The problem: Copy the entries from the first line down through the line with "Recorded: 8.5 (mm)", switching "Vernier caliper" to "Slide caliper" and leaving everything else unchanged. Leave the pictures out of the answer.

Recorded information:
BEGIN

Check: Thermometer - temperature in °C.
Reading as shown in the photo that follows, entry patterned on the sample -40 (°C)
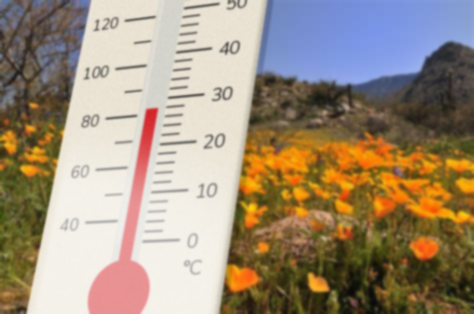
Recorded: 28 (°C)
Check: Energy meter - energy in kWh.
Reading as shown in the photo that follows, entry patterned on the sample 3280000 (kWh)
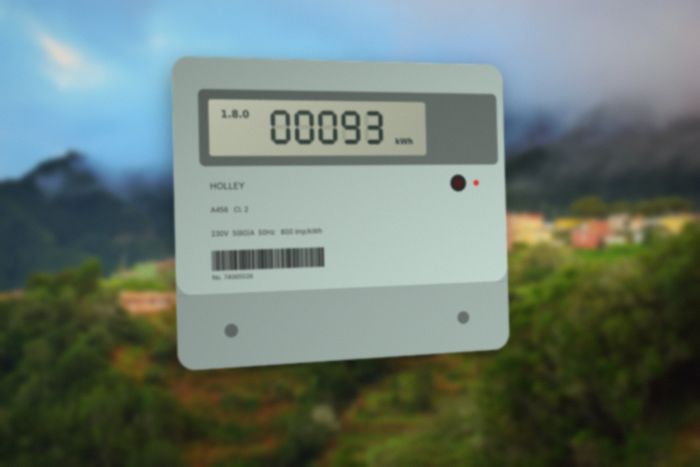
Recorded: 93 (kWh)
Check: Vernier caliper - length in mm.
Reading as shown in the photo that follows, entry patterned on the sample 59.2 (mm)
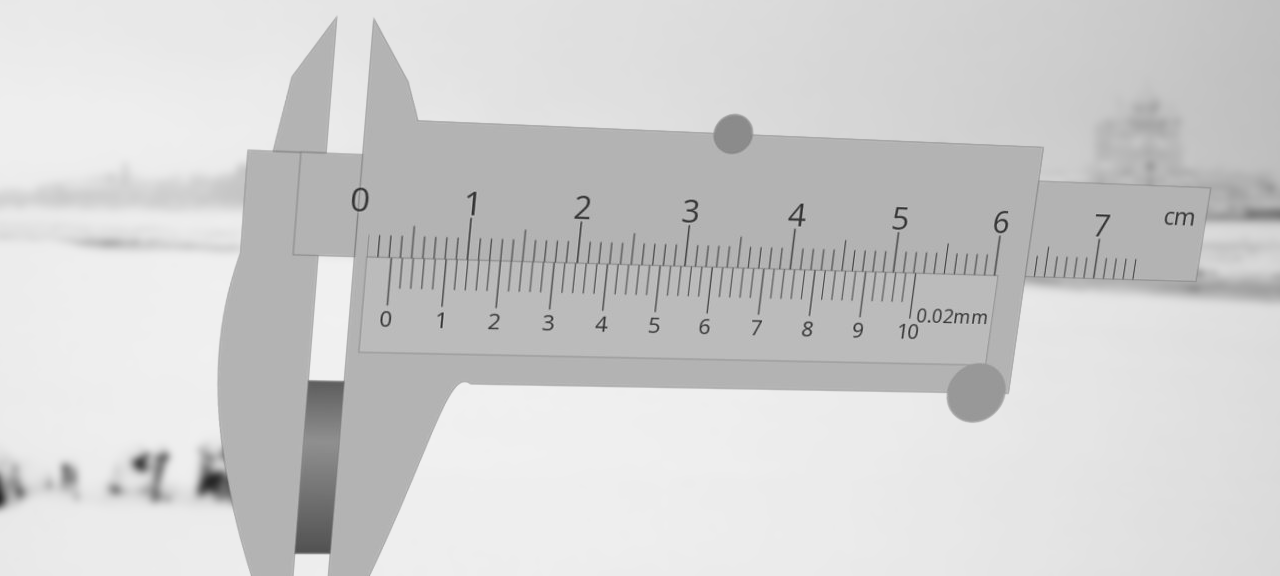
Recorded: 3.2 (mm)
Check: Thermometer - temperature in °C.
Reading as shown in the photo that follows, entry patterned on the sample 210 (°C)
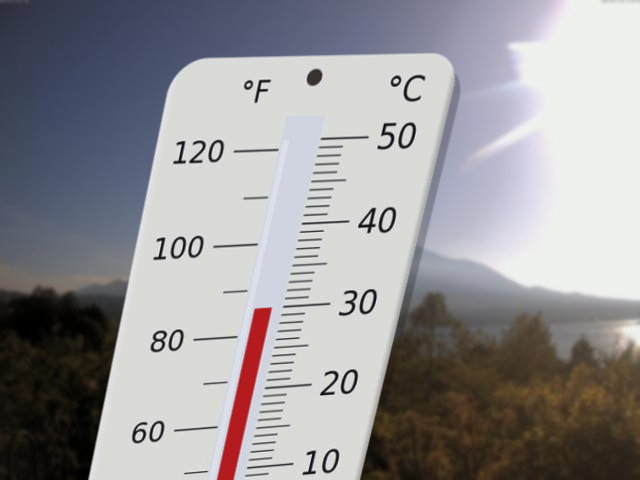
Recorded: 30 (°C)
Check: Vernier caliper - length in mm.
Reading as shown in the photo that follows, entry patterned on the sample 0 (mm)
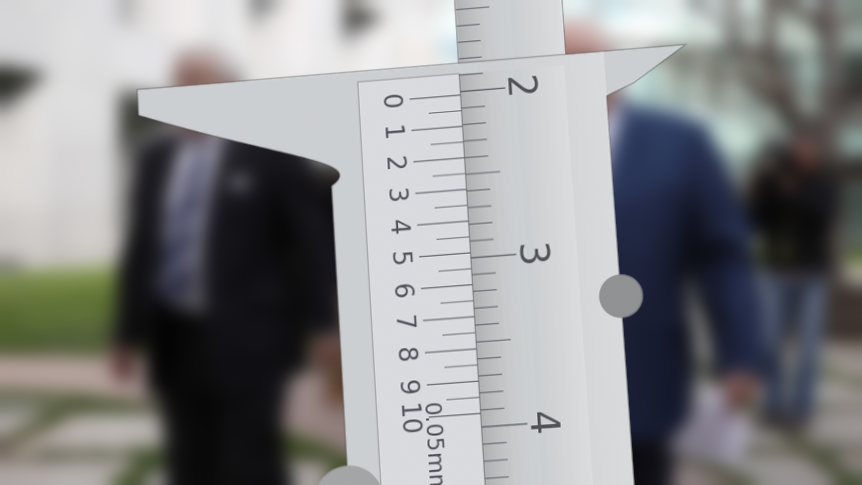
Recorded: 20.2 (mm)
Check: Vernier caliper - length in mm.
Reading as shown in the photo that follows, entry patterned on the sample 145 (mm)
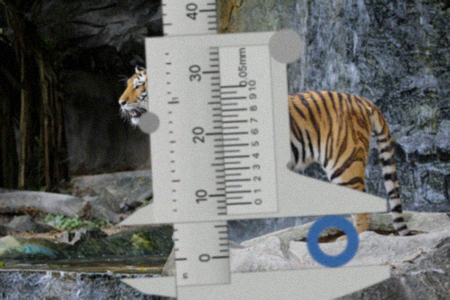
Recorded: 8.5 (mm)
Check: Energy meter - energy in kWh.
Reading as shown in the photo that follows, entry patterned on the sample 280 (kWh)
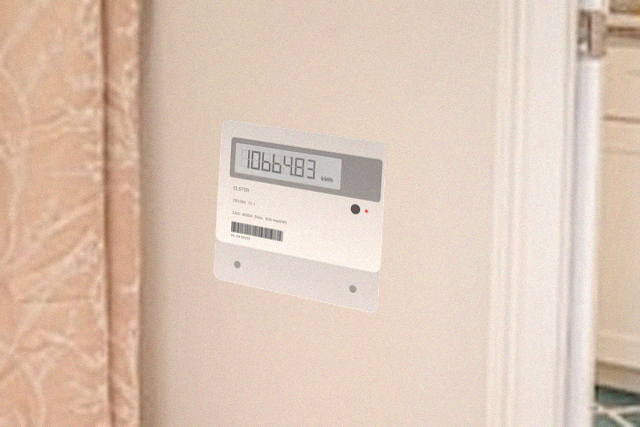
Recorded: 10664.83 (kWh)
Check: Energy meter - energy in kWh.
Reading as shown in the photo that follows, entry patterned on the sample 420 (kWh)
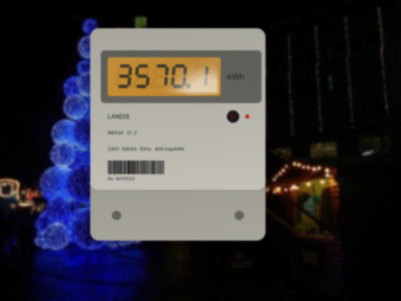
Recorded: 3570.1 (kWh)
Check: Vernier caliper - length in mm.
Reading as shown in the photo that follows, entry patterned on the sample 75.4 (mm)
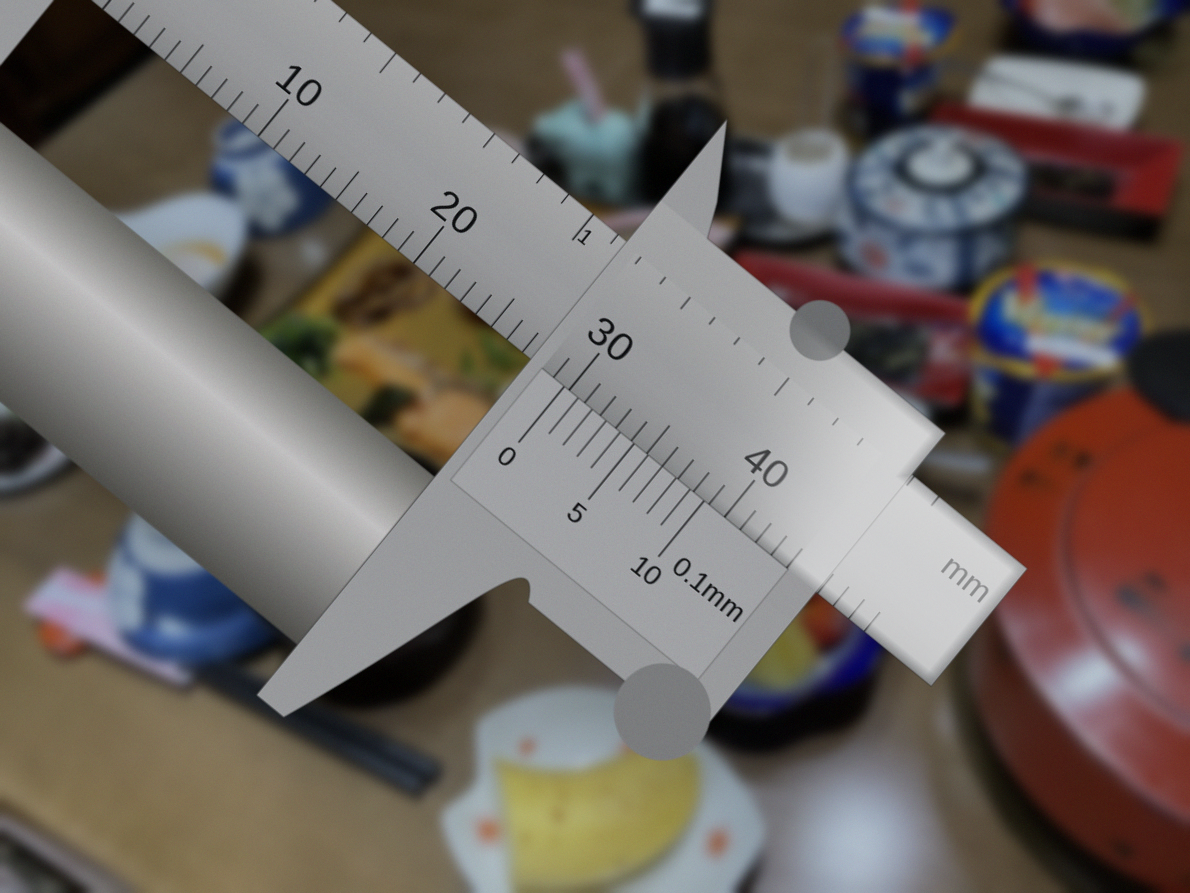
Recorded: 29.7 (mm)
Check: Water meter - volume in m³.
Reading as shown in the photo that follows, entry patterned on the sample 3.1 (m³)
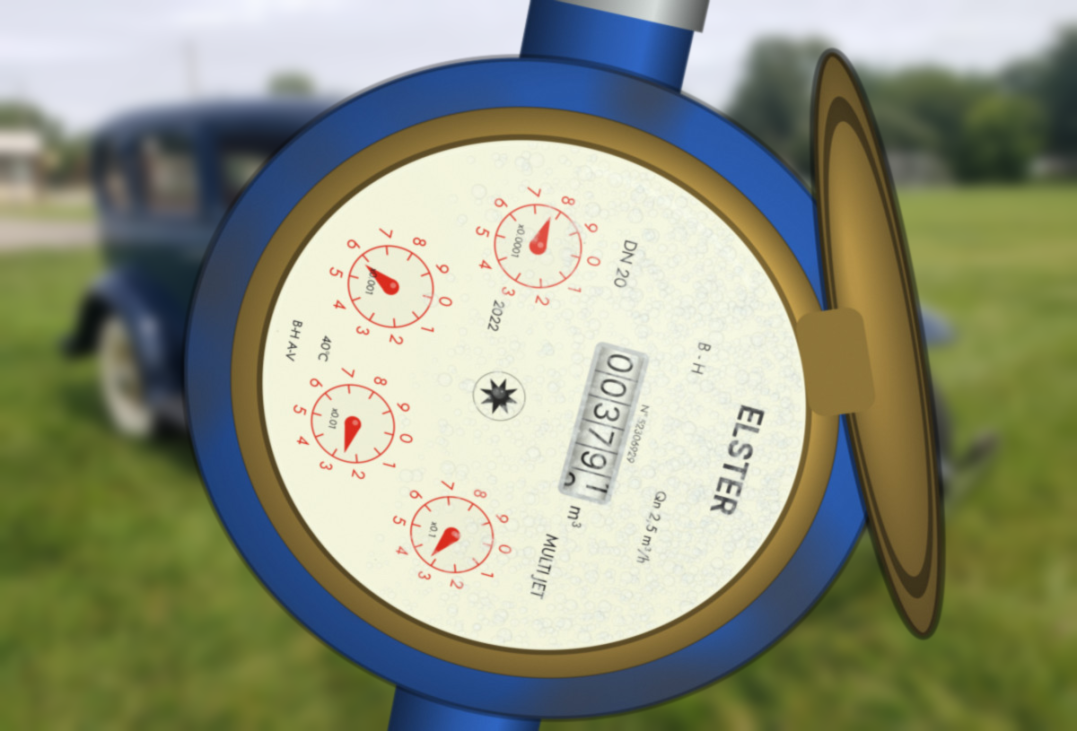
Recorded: 3791.3257 (m³)
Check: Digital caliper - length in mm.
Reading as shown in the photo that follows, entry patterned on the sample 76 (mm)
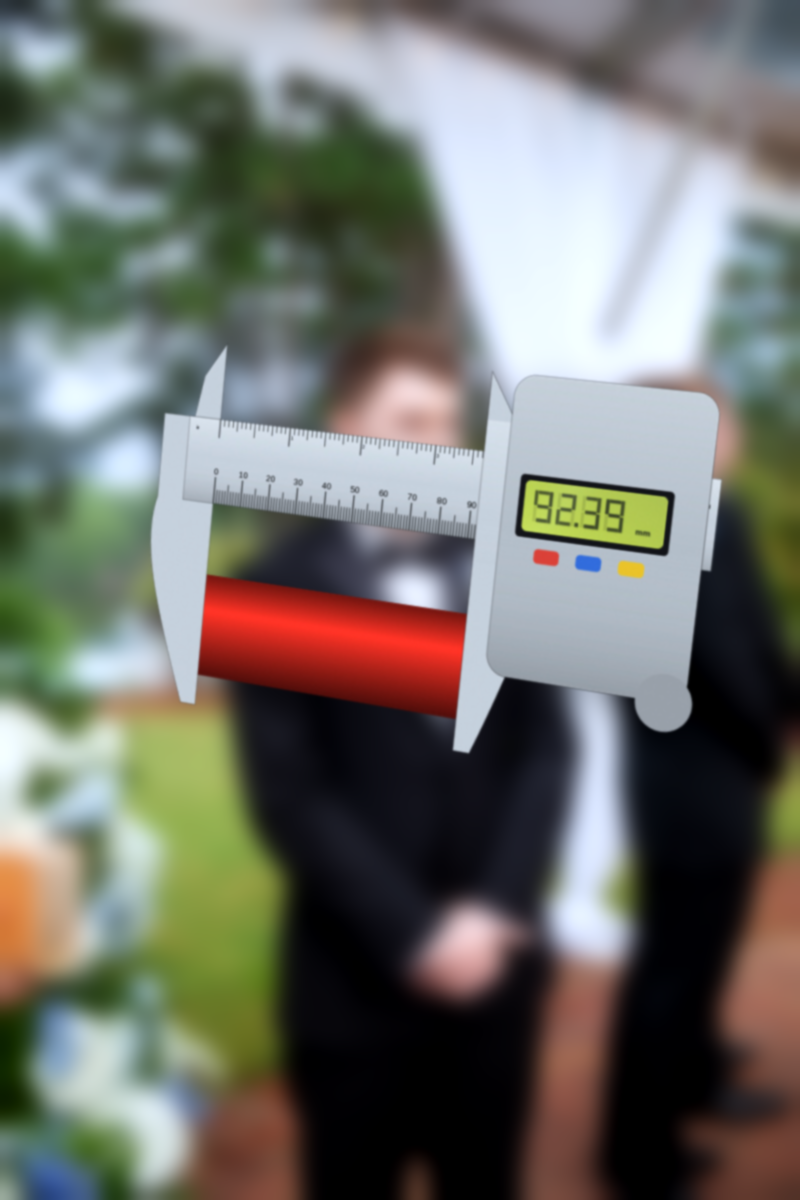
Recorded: 92.39 (mm)
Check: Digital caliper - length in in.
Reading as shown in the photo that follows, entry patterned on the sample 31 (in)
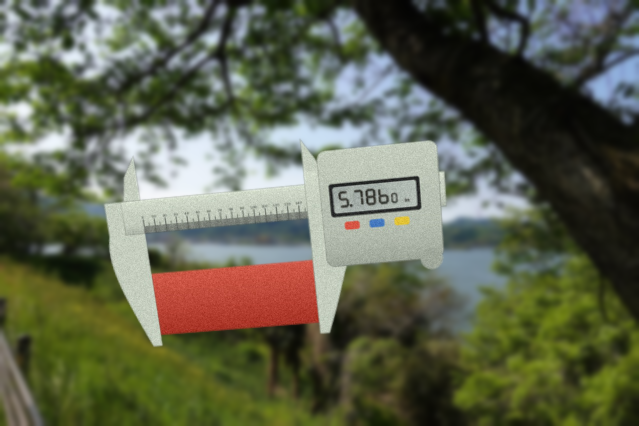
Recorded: 5.7860 (in)
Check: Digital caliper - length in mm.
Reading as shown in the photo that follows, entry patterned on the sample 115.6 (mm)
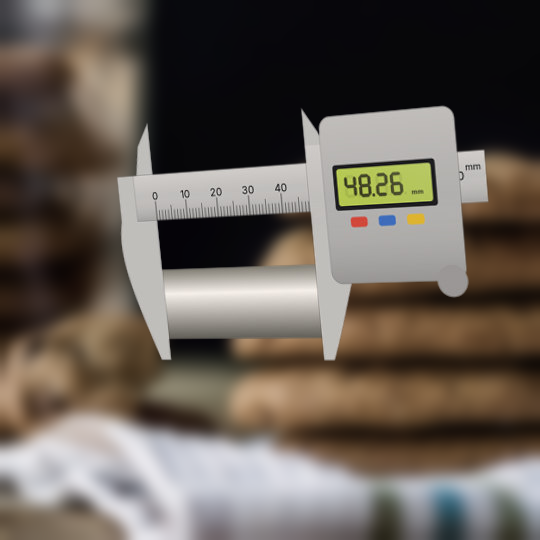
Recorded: 48.26 (mm)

END

Written reply:
Check: Thermometer - temperature in °C.
Reading as shown in the photo that follows, entry patterned on the sample -40 (°C)
Recorded: 28 (°C)
Check: Energy meter - energy in kWh.
Reading as shown in the photo that follows, entry patterned on the sample 3280000 (kWh)
Recorded: 93 (kWh)
Check: Slide caliper - length in mm.
Reading as shown in the photo that follows, entry patterned on the sample 59.2 (mm)
Recorded: 3.2 (mm)
Check: Thermometer - temperature in °C.
Reading as shown in the photo that follows, entry patterned on the sample 210 (°C)
Recorded: 30 (°C)
Check: Slide caliper - length in mm.
Reading as shown in the photo that follows, entry patterned on the sample 0 (mm)
Recorded: 20.2 (mm)
Check: Slide caliper - length in mm.
Reading as shown in the photo that follows, entry patterned on the sample 145 (mm)
Recorded: 8.5 (mm)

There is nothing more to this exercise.